当サイトの国宝・重要文化財の記事とあわせて見ると、東京都は近代以降に「集められた」文化財が多い一方、伝統的工芸品では江戸期からの職人町としての厚みが数字に表れているという、また違った顔が見えてきます。
伝統的工芸品の指定制度そのものにも、地域差を考える上で興味深い歴史があります。この制度の根拠となる伝産法が公布されたのは1974年(昭和49年)で、高度経済成長期の大量生産・大量消費文化への反省と、後継者不足・原材料の入手難に苦しむ産地を支援する目的で作られました。指定は一度に全て決まったわけではなく、時間をかけて少しずつ増えてきた経緯があります。例えば千葉県と熊本県は2000年時点では指定品目がゼロでしたが、2003年にそれぞれ1品目・3品目が初めて指定されました。

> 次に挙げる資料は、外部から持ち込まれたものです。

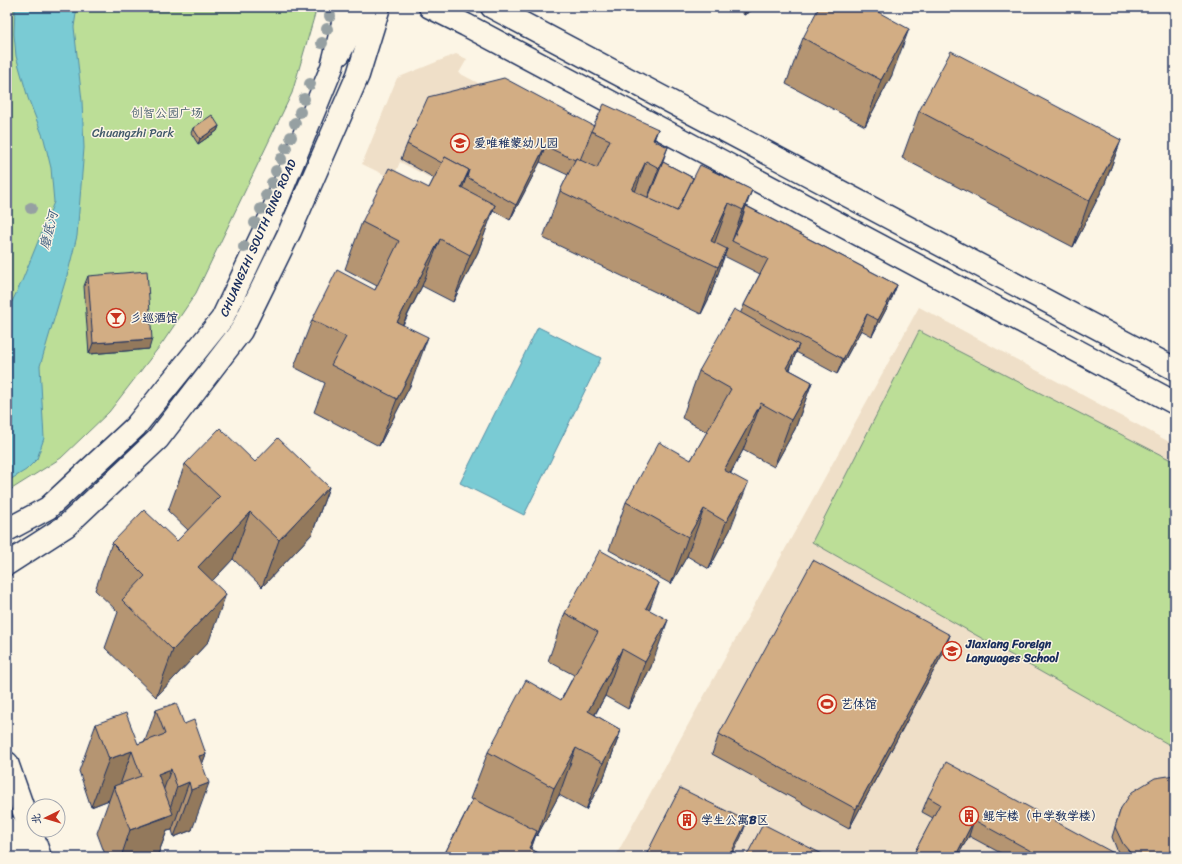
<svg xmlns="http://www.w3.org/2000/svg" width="1182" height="864" font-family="Sriracha,'LXGW WenKai TC',sans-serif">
<rect width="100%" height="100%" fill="#fcf5e5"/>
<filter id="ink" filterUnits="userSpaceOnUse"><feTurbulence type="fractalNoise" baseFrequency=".025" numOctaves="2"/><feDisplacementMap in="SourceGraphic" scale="8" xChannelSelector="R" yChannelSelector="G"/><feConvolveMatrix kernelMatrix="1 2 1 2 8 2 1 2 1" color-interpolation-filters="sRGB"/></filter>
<g filter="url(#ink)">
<g fill="#efdfc8">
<polygon points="456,54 467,59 459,73 558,125 510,220 400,162 393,179 362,164 397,78"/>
<polygon points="919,307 1175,445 1175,857 615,857"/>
</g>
<g fill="#bcde97" stroke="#6c867a">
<polygon points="7,7 317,7 292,93 196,293 163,342 109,412 61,458 7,492"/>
<polygon points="919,331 1175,462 1175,748 812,542"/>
</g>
<g fill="#7acbd4" stroke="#548da5">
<polygon points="15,7 77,7 74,27 82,101 84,148 77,236 68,272 40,366 44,438 37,459 26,470 8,481 7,480 7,312 22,281 54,202 51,168 44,139 28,98 16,56 14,34"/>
<polygon points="538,327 601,358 524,515 460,483"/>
</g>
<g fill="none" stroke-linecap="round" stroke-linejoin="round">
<g stroke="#1b2f5e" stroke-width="25">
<g id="minor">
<polyline points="430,7 466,25 1175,403"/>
<polyline points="492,7 1175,369"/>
<polyline points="339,54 364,7"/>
</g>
</g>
<g stroke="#1b2f5e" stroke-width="25">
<g id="tertiary">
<polyline points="7,763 40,857"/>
<polyline points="7,827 18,857"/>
</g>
</g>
<g stroke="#1b2f5e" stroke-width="25">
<g id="secondary">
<polyline points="7,530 48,508 135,427 222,319 270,218 332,67 347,7"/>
<polyline points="7,564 66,526 158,439 241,331 290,231 358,75 379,7"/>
</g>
</g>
<use href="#minor" stroke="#fcf5e5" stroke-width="22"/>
<use href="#tertiary" stroke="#fcf5e5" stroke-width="22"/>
<use href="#secondary" stroke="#fcf5e5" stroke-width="22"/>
</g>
<g fill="#96a0a2">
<circle cx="330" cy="16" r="6"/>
<circle cx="327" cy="29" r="6"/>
<circle cx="322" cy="43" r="6"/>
<circle cx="310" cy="84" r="6"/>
<circle cx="304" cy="99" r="6"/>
<circle cx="300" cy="112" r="6"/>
<circle cx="295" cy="123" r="6"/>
<circle cx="291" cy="137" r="6"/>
<circle cx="286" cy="148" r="6"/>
<circle cx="281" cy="159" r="6"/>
<circle cx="276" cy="171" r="6"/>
<circle cx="272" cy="183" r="6"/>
<circle cx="266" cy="195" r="6"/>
<circle cx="31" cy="208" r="6"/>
<circle cx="261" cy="209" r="6"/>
<circle cx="255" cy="223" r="6"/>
<circle cx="244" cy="247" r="6"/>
</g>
<g fill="#b59572" stroke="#1b2f5e">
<polygon points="705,7 712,7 707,10"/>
<polygon points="739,7 757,7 744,15"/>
<polygon points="803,38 892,75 865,126 786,84"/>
<polygon points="919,111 1121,140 1104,186 1073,247 902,158"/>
<polygon points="219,126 217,131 198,144 191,133 193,128"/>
<polygon points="594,126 658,129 654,140 663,162 897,285 891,300 872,336 861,330 837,374 796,352 790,370 812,382 795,429 774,467 743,450 731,473 730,530 709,569 687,556 671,584 609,550 626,502 691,460 707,432 682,418 699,371 741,312 744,305 760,274 724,256 710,296 701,314 543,238 560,191 568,175 540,162 510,220 493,210 478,252 453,302 422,286 403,325 411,384 379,446 314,412 325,383 294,367 312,320 375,290 377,286 345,269 362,222 429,188 434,178 401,159 407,144"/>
<polygon points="88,276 149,349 89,354 84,286"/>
<polygon points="255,462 329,487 312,534 262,587 233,559 212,581 209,641 156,697 105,648 118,612 95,590 112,543 177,541 188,530 168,511 185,464"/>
<polygon points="649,610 651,667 628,709 605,696 595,715 621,730 604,777 586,810 559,795 537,836 536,835 531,849 546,857 443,857 472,800 470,799 488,752 561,700 574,675 548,661 565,613"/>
<polygon points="950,635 942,655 849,829 712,754 719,734"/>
<polygon points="156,710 184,724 206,754 202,764 192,830 174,837 172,830 167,831 157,857 106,857 97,833 109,800 91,807 79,771 96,724 138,744 145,741"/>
<polygon points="928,797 1121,857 1119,855 1112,837 1121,808 1175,857 1008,857 969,836 957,857 912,857 933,818 922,812"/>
</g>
<g fill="#93795c" stroke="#1b2f5e">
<polygon points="708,7 712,7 707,10"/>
<polygon points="747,7 757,7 744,15"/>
<polygon points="909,29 892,75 865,126 881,80"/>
<polygon points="219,126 217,131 198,144 200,139"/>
<polygon points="658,129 646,161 629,209 632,190"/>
<polygon points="1121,140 1104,186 1073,247 1089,201"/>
<polygon points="545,146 540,162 510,220 516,205"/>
<polygon points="668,147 651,194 641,215 659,168"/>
<polygon points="469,170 452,217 461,187"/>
<polygon points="752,190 735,237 732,241 743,210"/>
<polygon points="729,203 712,250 711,241"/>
<polygon points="495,205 478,252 453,302 470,255"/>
<polygon points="440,239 422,286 380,369 397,322"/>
<polygon points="727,249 710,296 701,314 718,267"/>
<polygon points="897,285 891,300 872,336 878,320"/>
<polygon points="867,314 861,330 837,374 843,359"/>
<polygon points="428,337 411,384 379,446 397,399"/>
<polygon points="152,339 149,349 89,354 93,343"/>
<polygon points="799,345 781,392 786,368"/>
<polygon points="812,382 795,429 774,467 791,420"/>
<polygon points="761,403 743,450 709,512 724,470"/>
<polygon points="748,483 730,530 709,569 726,522"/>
<polygon points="329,487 312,534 262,587 279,540"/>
<polygon points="704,509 687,556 671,584 688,537"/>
<polygon points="250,512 233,559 181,614 198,567"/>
<polygon points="659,583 642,630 646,608"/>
<polygon points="226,594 209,641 156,697 173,650"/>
<polygon points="668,620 651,667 628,709 645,662"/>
<polygon points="950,635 942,655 849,829 856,809"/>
<polygon points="622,649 605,696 576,748 559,795 537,836 554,788 588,711"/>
<polygon points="621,730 604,777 586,810 603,763"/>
<polygon points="132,751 117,793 114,786 109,800 91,807 109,759"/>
<polygon points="206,754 193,789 209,783 192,830 174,837 191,790 199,756"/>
<polygon points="171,769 154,816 158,774"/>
<polygon points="189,782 172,830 167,831 157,857 121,857 130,830 167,817 177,787"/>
<polygon points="974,820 969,836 957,857 955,857"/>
<polygon points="747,821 741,837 731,857 729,857"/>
<polygon points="537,831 528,857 529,848"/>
</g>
<g fill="#d2ad84" stroke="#1b2f5e">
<polygon points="819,7 869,7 909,29 881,80 803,38"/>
<polygon points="951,51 1121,140 1089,201 919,111"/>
<polygon points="504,78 594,126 580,160 576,158 575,160 545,146 516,205 467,177 469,170 445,157 442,163 407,144 428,97"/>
<polygon points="604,104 658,129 653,140 668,147 659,168 646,161 632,190 677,211 700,165 752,190 743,210 729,203 711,241 727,249 718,267 560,191 576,158 597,168 610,140 591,131"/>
<polygon points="212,115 219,126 200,139 193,128"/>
<polygon points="445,157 469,170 461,187 495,205 470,255 440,239 397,322 428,337 397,399 331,365 346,337 312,320 337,270 375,290 399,241 362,222 389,168 429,188"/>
<polygon points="663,162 693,178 677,211 648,198 656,179"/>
<polygon points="746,206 897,285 878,320 867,314 843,359 744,305 768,259 732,241 741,222"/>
<polygon points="147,271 152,339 93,343 88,276"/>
<polygon points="734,309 799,345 786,368 812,382 791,420 761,403 724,470 748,483 726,522 704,509 688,537 626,502 659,442 691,460 731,389 699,371"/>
<polygon points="220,428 255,462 278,438 329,487 279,540 250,512 198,567 226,594 173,650 122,600 145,576 112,543 144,510 177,541 220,497 185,464"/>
<polygon points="600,550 659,583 646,608 668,620 645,662 622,649 588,711 621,730 603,763 576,748 554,788 488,752 526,680 561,700 598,632 565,613"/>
<polygon points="813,560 950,635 856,809 719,734"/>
<polygon points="176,703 184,724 194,720 206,754 199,756 209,783 191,790 189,782 177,787 171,769 158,774 173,814 130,830 114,786 141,776 132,751 109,759 96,724 126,713 138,744 165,734 156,710"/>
<polygon points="946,762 1121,857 1042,857 974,820 955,857 912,857 940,804 928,797"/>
<polygon points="1175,775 1175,857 1134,857 1123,844 1115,827 1121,808 1132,792 1155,778"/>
<polygon points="680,788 747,821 729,857 645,857"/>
<polygon points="473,799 537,831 529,848 546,857 448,857 444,855"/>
<polygon points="763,824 828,857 746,857"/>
</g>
</g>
<defs>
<g id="school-ring" transform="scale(1)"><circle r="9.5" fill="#fcf5e5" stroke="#c8321e" stroke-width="1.5"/><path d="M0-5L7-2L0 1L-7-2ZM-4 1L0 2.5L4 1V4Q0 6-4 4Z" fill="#c8321e"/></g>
<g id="bar-ring" transform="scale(1)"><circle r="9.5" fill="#fcf5e5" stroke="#c8321e" stroke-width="1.5"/><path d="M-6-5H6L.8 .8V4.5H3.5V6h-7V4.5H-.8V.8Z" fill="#c8321e"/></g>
<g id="stadium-ring" transform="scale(1)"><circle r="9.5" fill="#fcf5e5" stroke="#c8321e" stroke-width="1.5"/><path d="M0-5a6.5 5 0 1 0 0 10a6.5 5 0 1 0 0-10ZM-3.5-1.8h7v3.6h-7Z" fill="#c8321e"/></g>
<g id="building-ring" transform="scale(1)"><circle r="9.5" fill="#fcf5e5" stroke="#c8321e" stroke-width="1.5"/><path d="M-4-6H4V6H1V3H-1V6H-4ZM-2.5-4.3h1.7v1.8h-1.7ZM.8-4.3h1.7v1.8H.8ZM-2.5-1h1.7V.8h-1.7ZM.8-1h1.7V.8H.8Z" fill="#c8321e"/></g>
</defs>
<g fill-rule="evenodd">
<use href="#school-ring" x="460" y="143"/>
<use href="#bar-ring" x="116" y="318"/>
<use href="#school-ring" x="952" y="651"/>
<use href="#stadium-ring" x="827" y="704"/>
<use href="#building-ring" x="969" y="816"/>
<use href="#building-ring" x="687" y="820"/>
</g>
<g text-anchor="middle" stroke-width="3" stroke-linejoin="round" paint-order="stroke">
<g font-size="12" fill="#435b6c" stroke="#fcf5e5">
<text x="167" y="117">创智公园广场</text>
<text x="133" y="137">Chuangzhi Park</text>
</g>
<g font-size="12" font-weight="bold" fill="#1b2f5e" stroke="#fcf5e5" text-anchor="start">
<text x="474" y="147">爱唯稚蒙幼儿园</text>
<text x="130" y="322">彡巡酒馆</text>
<text x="966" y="648">Jiaxiang Foreign<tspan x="966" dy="14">Languages School</tspan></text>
<text x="841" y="708">艺体馆</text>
<text x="983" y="820">鲲宇楼（中学教学楼）</text>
<text x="701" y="824">学生公寓B区</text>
</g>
<g font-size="12" fill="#1b2f5e" stroke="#fcf5e5">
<text transform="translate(258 238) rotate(-66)" y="4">CHUANGZHI SOUTH RING ROAD</text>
</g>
<g font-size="13" font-style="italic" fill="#33567c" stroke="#fcf5e5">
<text transform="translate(48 230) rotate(-76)" y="5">磨底河</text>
</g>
</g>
<rect width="1182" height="864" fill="none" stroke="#fcf5e5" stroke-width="24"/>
<rect x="12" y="12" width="1158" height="840" fill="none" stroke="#1b2f5e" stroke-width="1.5" filter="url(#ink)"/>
<g transform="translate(46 818) rotate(265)"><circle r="19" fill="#fcf5e5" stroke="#a2a6af"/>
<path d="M0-3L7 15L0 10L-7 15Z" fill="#c8321e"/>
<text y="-6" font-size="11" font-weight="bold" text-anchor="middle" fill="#1b2f5e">北</text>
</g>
</svg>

特に象徴的なのは北海道です。北海道は、先住民族アイヌの工芸文化を持ちながらも、文字による記録が口承中心であったため「100年以上続く伝統技術」という指定要件を文献で示すことが難しく、長らく指定品目がゼロの状態が続いていました。ようやく2013年(平成25年)2月に、日高振興局管内の二風谷地域で作られる2つの工芸品が指定を受け、これによって47都道府県すべてに1品目以上の伝統的工芸品が存在する状態が実現しました。東京都の23品目という数の多さの裏側には、北海道のように指定に至るまで長い時間を要した地域もあるということです。
指定品目の数だけを見ていると気づきにくいですが、伝統的工芸品業界全体としては、生産額・従事者数ともに減少傾向が続いています。経済産業省の資料によれば、伝統的工芸品全体の生産額は平成28年度(2016年度)に1,000億円を下回って以降、緩やかな減少が続いており、従事者数も令和2年度(2020年度)時点で約5万4千人まで減少しています。職人の高齢化が主な要因とされる一方で、女性の伝統工芸士が占める割合は増加傾向にあるとされています。指定品目数という「文化の厚み」を示す数字と、生産額・従事者数という「産業としての現在地」を示す数字は、別々に見る必要がありそうです。単純な指定数の比較だけでなく、こうした制度の歩みや産業としての現状も含めて見ると、ランキングの見え方がまた変わってきます。